On domestic economic outlook on the real sector, he said the Gambian economy remains strong and the prospects are favourable, saying “the Central Bank’s Composite Index of Economic Activity (CIEA) suggests that economic activity remained robust in the first half of 2019 and points to stronger growth in the second half of the year. According to the Gambia Bureau of Statistics (GBoS), real progress domestic product growth stood at 6.5% in 2018 compared to 4.8% in 2017, driven mainly by the services sector including tourism and trade, financial services and insurance, transport and telecommunication.”
On external sector development, he continued that preliminary balance of payments estimates indicate that the current account deficit narrowed to US$25.8 million (1.5% of GDP) in the first half of 2019 compared to a deficit of US$26.7 million (1.7% of GDP) in the corresponding quarter in 2018.
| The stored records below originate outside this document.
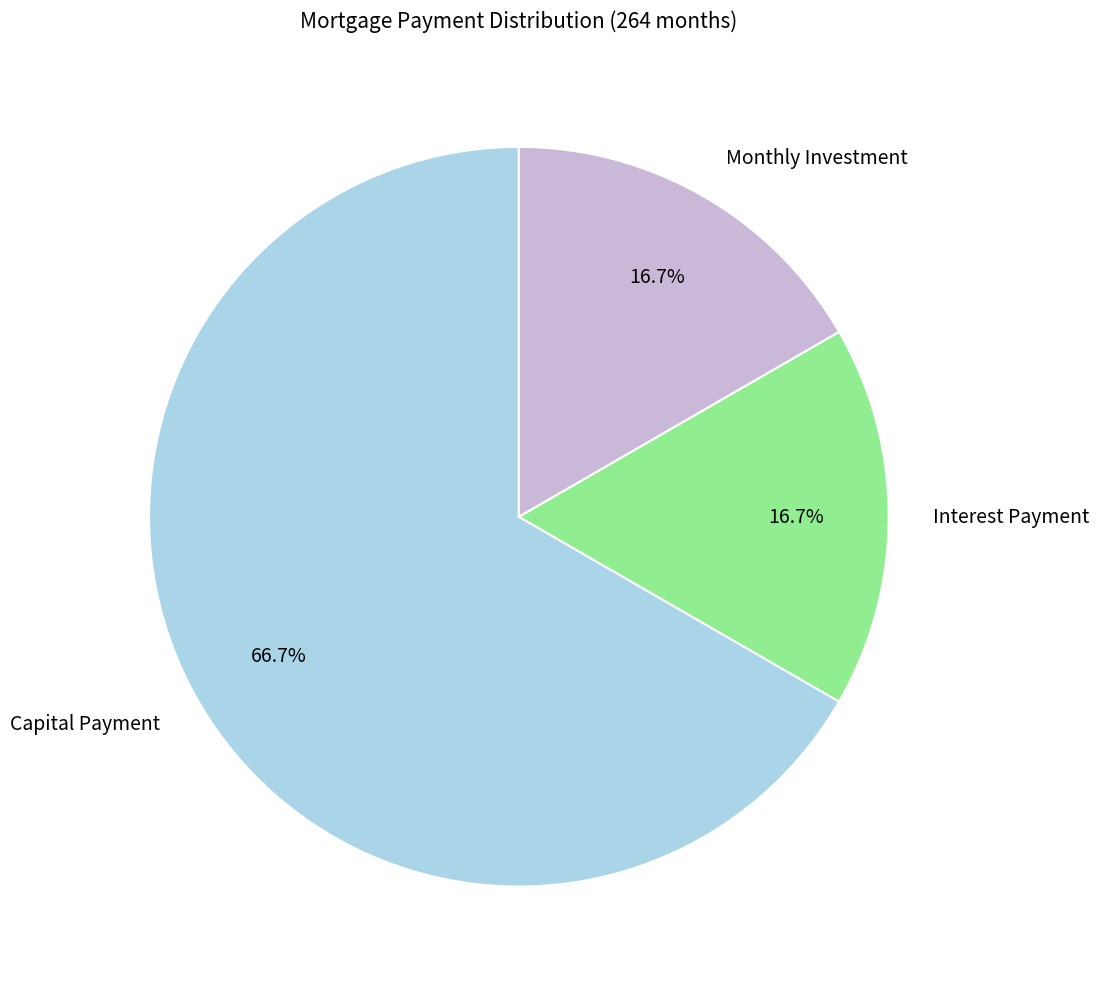

Is it true that Interest Payment is 17% of the pie?

True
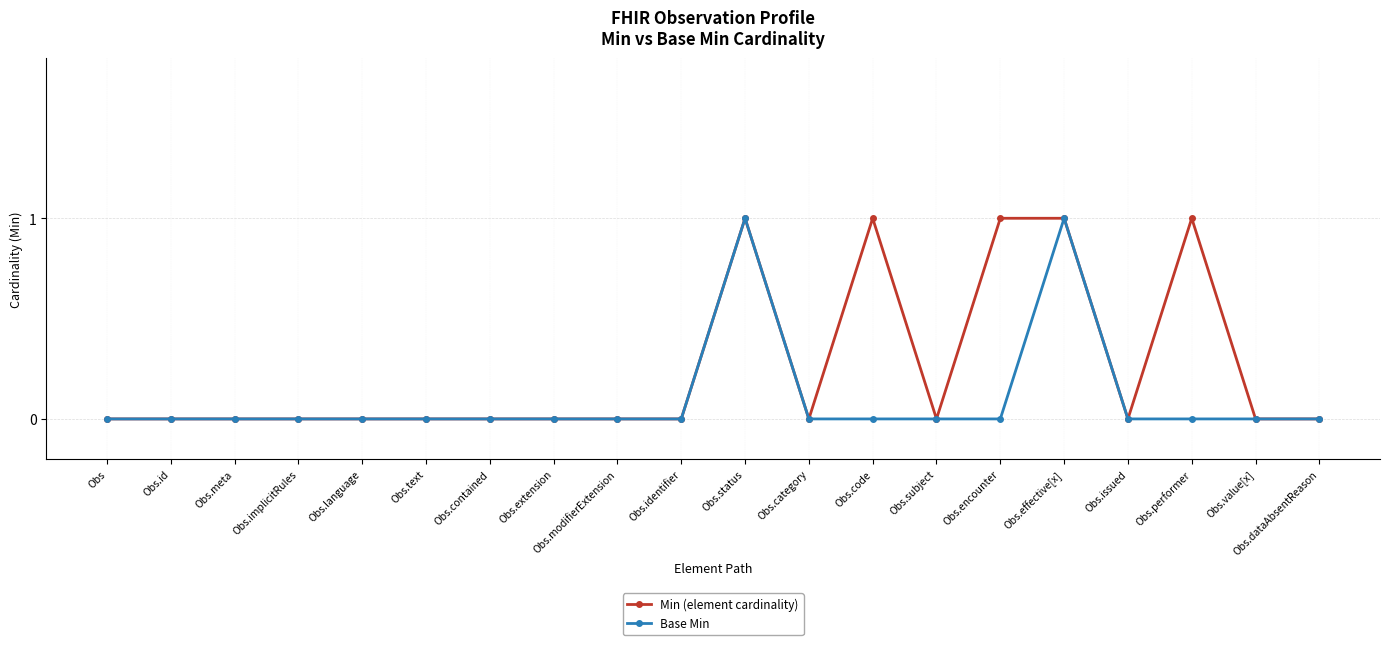

Which series has the largest total across all categories?

Min (element cardinality)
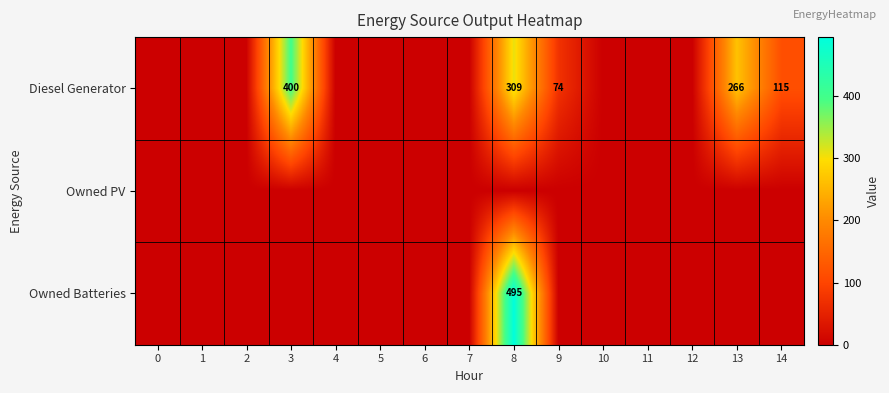

What is the average value of the row_0 series?

77.6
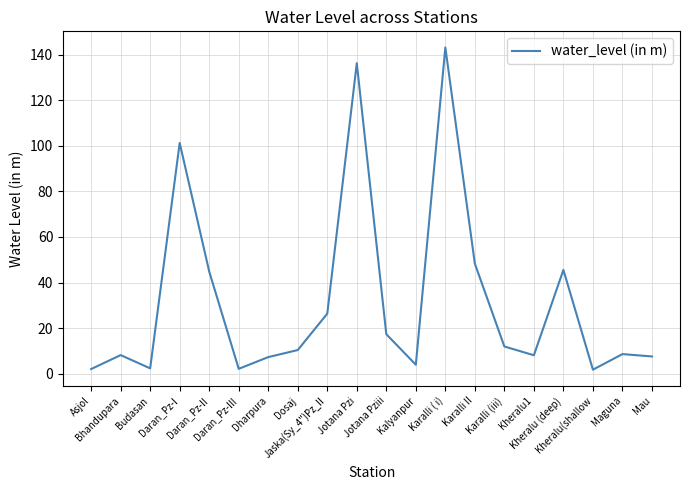

Where is the first local maximum?

Bhandupara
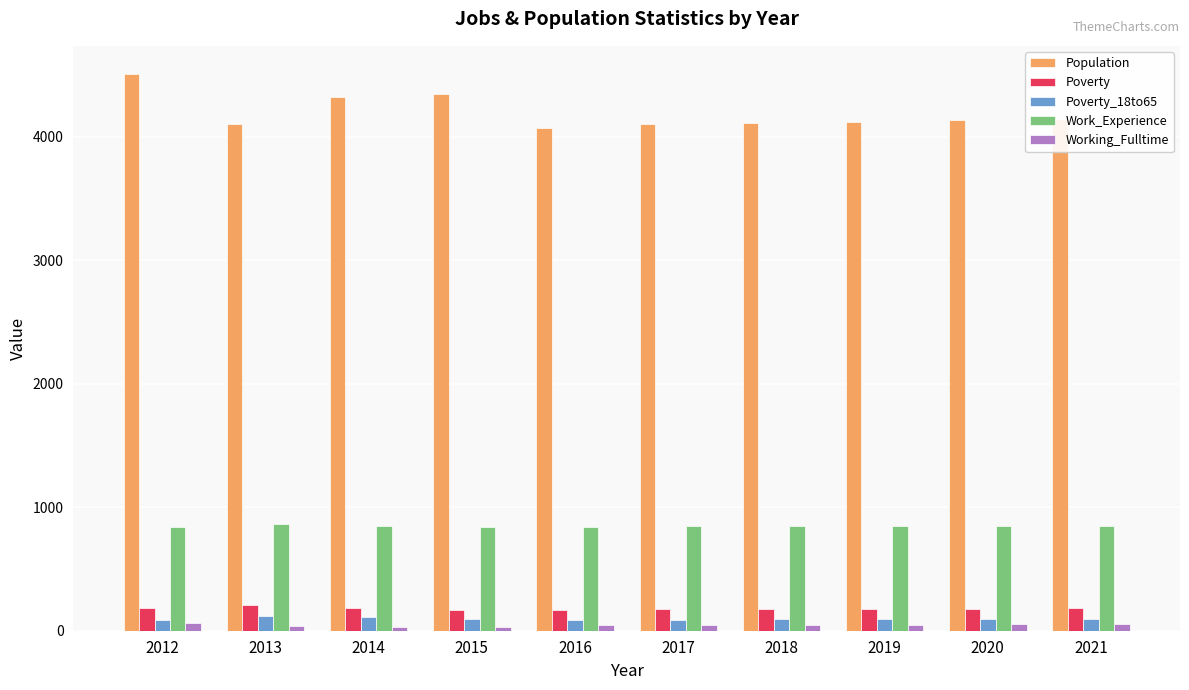

The Work_Experience series shows 851 at 2021. True or false?

True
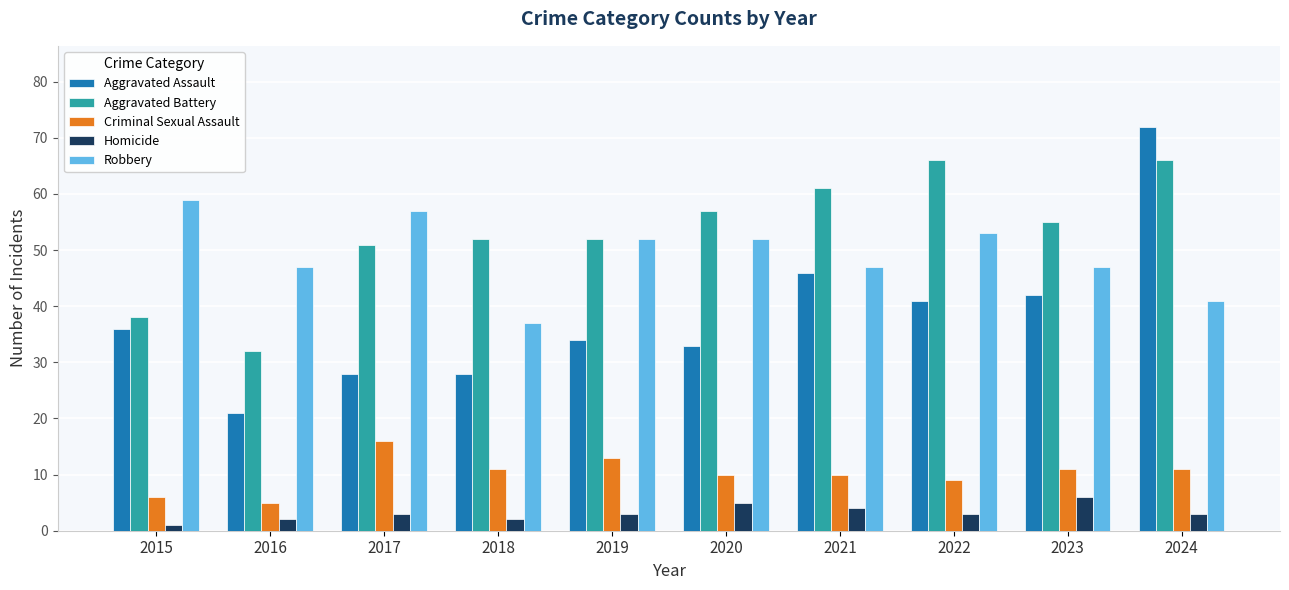

Is it true that Homicide equals 3 at 2022?

True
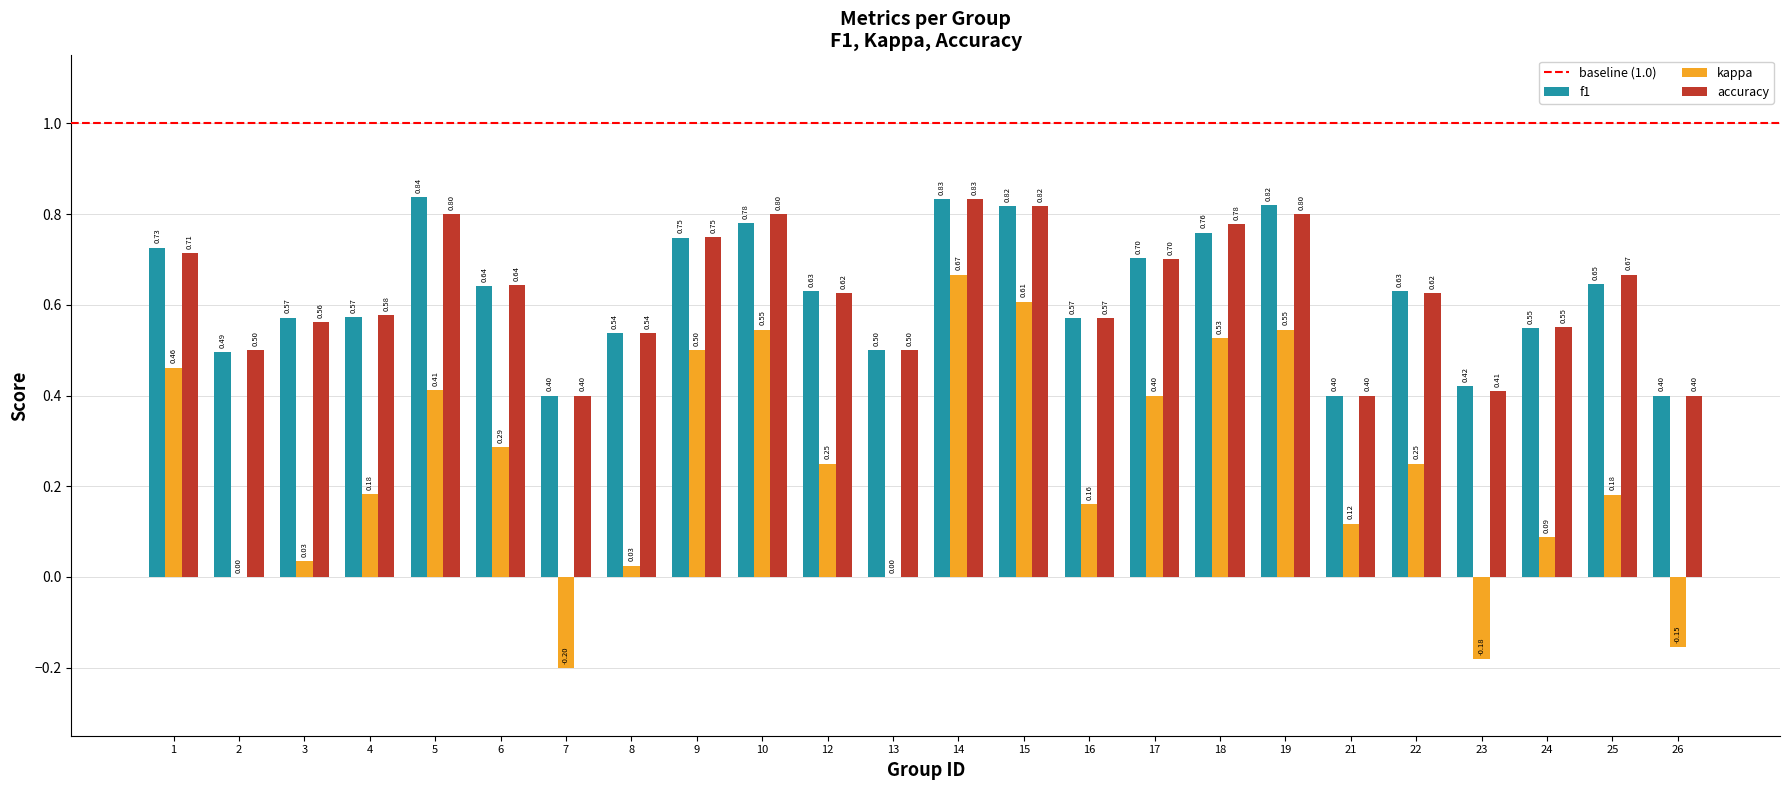

Which series changed the most between 1 and 8?

kappa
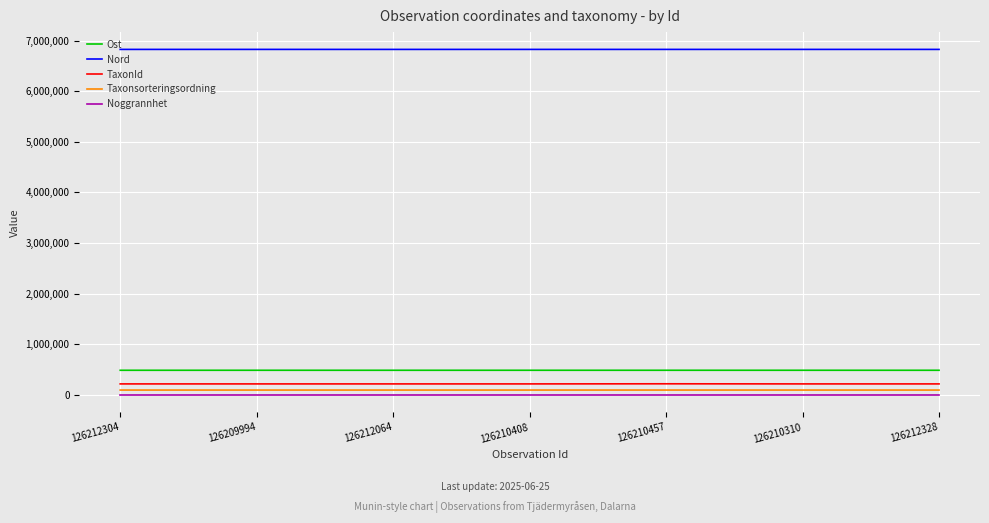

What is the maximum value for Nord?

6824835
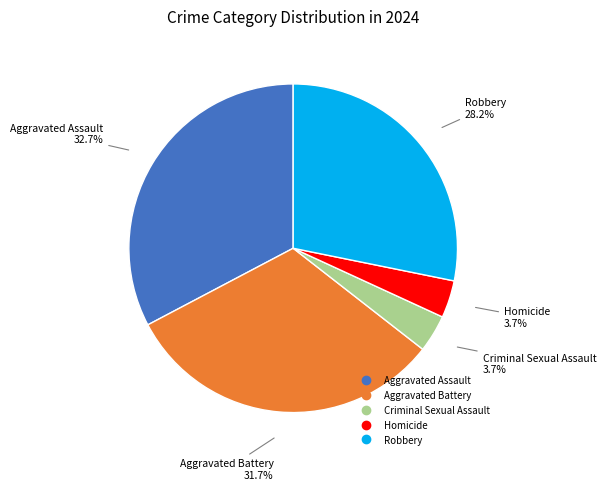

Combined, do Aggravated Battery and Robbery account for over 50%?

Yes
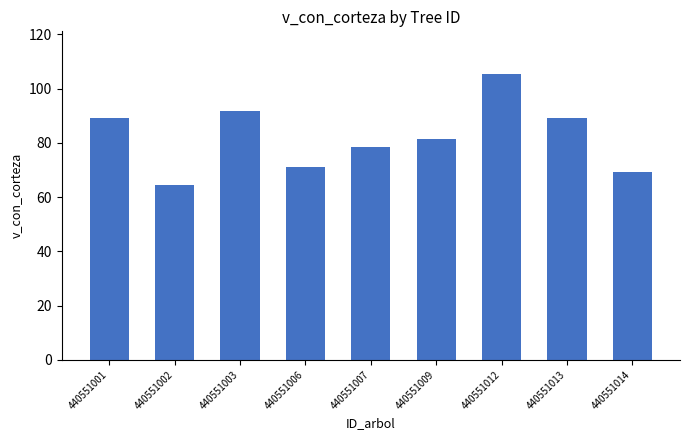

What is the difference between the maximum and minimum values?

40.8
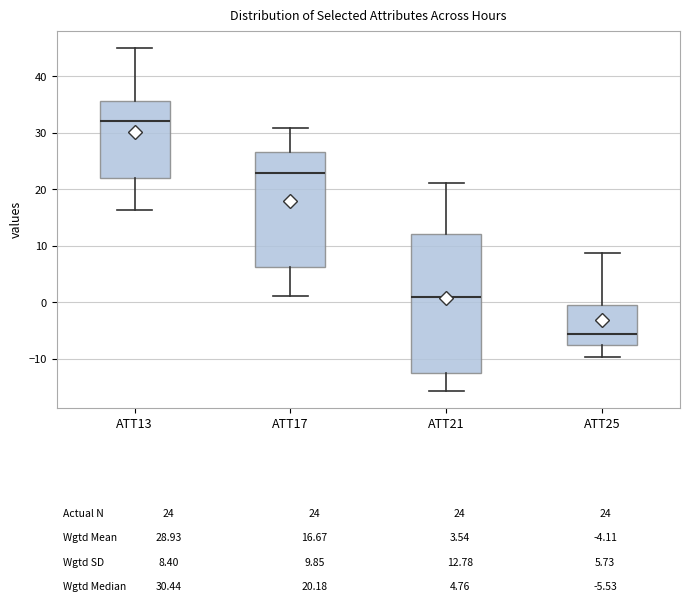

Reading left to right, transcribe this box plot: for each box, give where its median line is, the range the box spans, and where its two whiskers end, as read against the y-axis. The values are not printed on the chart, so give them approximately, as read against the axis.

ATT13: median 32, box 22 to 36, whiskers 16 to 45
ATT17: median 23, box 6 to 27, whiskers 1 to 31
ATT21: median 1, box -12 to 12, whiskers -16 to 21
ATT25: median -6, box -7 to 0, whiskers -10 to 9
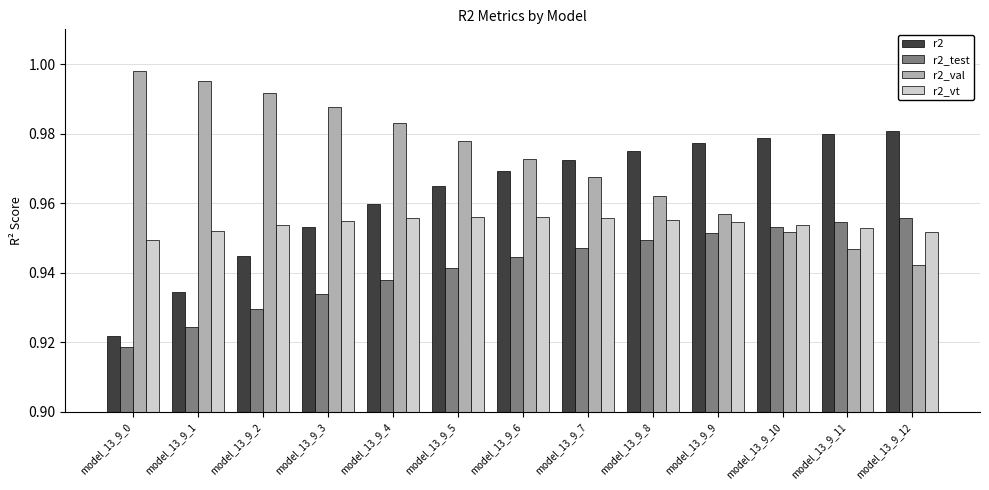

What is the sum of all r2_val values?

12.6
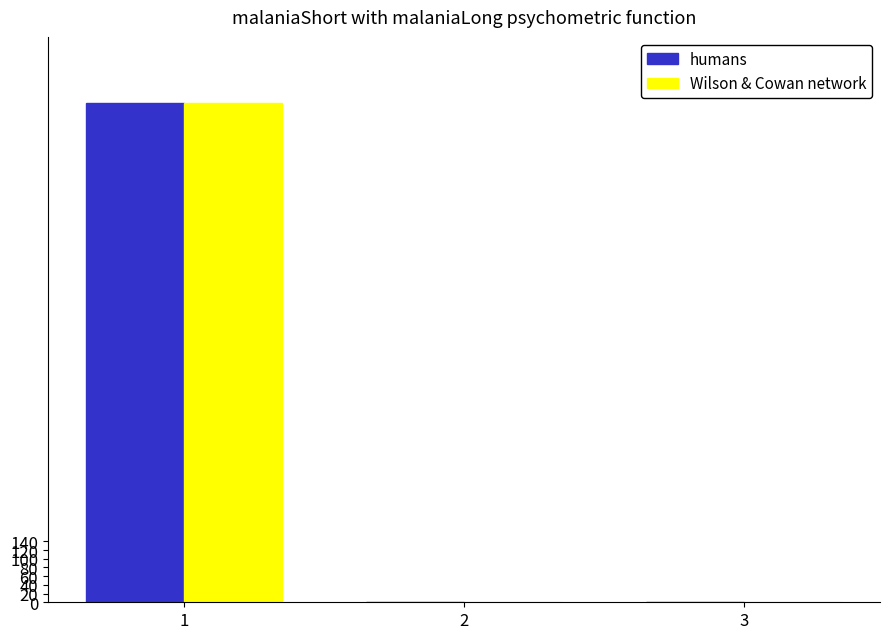

What are all the series names shown in the legend?

humans, Wilson & Cowan network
“The improvement in the current account balance is attributed in the increase in the foreign inflows related to the support from development partners, Diaspora remittances and tourism. The deficit in the goods account, widened to US$194.6 million (11.0% of GDP) in the first six months of 2019 compared to US$150.0 million (9.3% of GDP) in the corresponding period of 2018. Import rose to US$277.7 million or by 29.8% in the first half of 2019 from US214.0 million in the same period in 2018. Exports also increased by 35.6% to US$74.4 million during the period under review.”
He, however, divulged that the services account balance, on the other hand, registered a surplus of US$59.7 million in the first six months of 2019, higher than a surplus of US$40.5 million a year ago, explained largely by the increase in tourist arrivals.He added that gross international reserves are projected at four months of next year’s imports of goods and services.